Great. Now start making your macro simpler. For example: convert it from a derive macro into a function-like macro, so it doesn't require a struct as input. Stop emitting an impl; just emit functions. Remove the use epserde:: — since this is a syntax error, you don't need the produced code to be valid any more than syntactically.

Make your large macro smaller by all possible means, not just reasonable ones that fit your original use-case. At the end of this process, if you actually follow it to the end, you will have something with which you can obtain understanding (or a bug report).

If you are trying to make integers into field names, you have to use Index, not a number literal. I don't know if you are already doing this, but it's a common mistake.

1 Like

I think we're doing so: var_fields_vars.push(syn::Index::from(field_idx));.

On the other hand, a wrong type of token world explain everything.

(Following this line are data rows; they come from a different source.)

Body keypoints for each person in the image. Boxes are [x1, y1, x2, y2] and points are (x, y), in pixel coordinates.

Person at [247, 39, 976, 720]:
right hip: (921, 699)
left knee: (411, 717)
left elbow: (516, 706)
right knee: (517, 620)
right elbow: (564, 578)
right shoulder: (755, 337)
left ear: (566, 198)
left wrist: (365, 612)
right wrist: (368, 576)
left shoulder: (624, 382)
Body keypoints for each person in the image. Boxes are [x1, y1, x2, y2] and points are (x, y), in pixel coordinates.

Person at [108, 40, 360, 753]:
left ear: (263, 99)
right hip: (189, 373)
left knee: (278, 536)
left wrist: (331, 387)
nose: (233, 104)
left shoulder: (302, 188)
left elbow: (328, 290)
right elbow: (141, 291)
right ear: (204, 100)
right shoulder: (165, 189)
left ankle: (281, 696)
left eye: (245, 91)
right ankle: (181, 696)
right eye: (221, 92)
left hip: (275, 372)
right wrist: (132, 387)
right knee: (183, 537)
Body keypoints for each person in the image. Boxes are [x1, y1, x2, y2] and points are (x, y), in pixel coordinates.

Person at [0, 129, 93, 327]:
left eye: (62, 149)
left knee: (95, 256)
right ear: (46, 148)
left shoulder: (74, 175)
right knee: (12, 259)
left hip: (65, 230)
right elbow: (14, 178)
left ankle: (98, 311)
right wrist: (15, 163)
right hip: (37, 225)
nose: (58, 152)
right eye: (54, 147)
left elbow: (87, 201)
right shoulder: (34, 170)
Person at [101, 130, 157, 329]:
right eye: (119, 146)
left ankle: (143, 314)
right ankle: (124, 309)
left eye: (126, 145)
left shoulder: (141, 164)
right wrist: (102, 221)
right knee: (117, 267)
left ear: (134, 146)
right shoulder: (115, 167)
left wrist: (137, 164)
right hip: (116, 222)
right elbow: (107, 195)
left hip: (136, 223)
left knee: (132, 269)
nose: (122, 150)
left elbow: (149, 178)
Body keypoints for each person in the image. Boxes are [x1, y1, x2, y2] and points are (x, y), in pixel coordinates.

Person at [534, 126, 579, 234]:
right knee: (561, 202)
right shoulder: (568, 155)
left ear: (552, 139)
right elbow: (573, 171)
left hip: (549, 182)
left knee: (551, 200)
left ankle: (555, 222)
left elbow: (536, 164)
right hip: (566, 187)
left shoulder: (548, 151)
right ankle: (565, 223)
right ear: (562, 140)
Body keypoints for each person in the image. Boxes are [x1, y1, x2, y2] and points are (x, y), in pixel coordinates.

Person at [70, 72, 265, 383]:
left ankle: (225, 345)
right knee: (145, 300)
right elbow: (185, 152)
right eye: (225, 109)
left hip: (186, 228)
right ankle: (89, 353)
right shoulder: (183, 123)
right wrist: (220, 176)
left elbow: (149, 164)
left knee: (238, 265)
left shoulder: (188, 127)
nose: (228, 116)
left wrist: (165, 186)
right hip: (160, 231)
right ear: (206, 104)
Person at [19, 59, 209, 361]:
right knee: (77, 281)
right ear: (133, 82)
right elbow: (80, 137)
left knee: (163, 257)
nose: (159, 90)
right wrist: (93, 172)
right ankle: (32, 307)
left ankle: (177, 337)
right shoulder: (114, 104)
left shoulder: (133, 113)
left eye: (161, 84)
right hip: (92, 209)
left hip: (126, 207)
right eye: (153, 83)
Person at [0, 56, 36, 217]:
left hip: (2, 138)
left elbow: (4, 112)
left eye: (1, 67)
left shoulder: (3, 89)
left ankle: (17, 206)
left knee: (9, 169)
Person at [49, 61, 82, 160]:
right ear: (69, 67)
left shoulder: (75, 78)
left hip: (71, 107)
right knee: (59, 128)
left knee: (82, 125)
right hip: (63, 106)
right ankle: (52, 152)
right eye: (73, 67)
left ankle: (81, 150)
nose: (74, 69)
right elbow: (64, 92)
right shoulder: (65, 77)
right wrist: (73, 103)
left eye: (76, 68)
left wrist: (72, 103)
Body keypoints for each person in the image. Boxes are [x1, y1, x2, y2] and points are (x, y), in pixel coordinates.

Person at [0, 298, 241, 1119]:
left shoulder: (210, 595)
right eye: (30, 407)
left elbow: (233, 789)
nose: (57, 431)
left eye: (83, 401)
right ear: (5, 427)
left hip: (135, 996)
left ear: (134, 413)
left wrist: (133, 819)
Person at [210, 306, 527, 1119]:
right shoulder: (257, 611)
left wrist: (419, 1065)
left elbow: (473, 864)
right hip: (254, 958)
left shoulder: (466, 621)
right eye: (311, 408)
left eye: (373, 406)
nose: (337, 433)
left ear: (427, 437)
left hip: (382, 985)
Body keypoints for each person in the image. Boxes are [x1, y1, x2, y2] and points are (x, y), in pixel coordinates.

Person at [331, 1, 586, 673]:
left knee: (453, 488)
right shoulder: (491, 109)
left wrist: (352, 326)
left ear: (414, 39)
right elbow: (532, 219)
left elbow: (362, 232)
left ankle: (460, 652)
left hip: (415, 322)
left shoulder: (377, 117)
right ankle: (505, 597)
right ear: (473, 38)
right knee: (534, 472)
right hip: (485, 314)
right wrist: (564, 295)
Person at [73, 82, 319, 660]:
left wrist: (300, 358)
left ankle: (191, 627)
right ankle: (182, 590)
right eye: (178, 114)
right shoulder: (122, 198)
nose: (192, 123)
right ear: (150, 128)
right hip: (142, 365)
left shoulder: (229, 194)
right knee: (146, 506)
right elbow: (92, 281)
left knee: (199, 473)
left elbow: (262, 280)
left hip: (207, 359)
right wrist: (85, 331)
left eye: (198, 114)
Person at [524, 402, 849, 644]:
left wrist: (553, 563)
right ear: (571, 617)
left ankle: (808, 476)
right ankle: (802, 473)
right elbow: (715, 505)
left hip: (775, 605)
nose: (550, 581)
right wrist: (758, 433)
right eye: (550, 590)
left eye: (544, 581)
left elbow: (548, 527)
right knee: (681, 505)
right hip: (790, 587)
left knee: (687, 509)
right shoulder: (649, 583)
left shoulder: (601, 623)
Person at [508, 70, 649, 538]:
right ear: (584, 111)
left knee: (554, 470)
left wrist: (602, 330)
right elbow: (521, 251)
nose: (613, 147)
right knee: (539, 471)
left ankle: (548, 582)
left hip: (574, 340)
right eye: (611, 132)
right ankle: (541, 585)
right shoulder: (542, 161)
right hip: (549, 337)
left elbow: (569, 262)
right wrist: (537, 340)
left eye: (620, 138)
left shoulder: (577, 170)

I think you're right.

Valentin Lorentz found the solution: the problem is in the lines

variant_full_des.push(quote!{ {} });
variant_eps_des.push(quote!{  {} });

which should be

variant_full_des.push(quote!{});
variant_eps_des.push(quote!{});

The result of cargo expand in both cases is character-by-character the same, but clearly the generated token must be different.

It is actually a cargo-expand problem.

Printing the ouput of our quote! using eprintln!, one sees clearly the problem—A { {} }. For some reason, cargo expand turns this into A {}, making impossible to diagnose the problem.

UPDATE: After opening an issue, David Tolnay noticed that the same happens with cargo rustc -- -Zunpretty=expanded, so it's not a specific cargo-expand problem.

4 Likes

This topic was automatically closed 90 days after the last reply. We invite you to open a new topic if you have further questions or comments.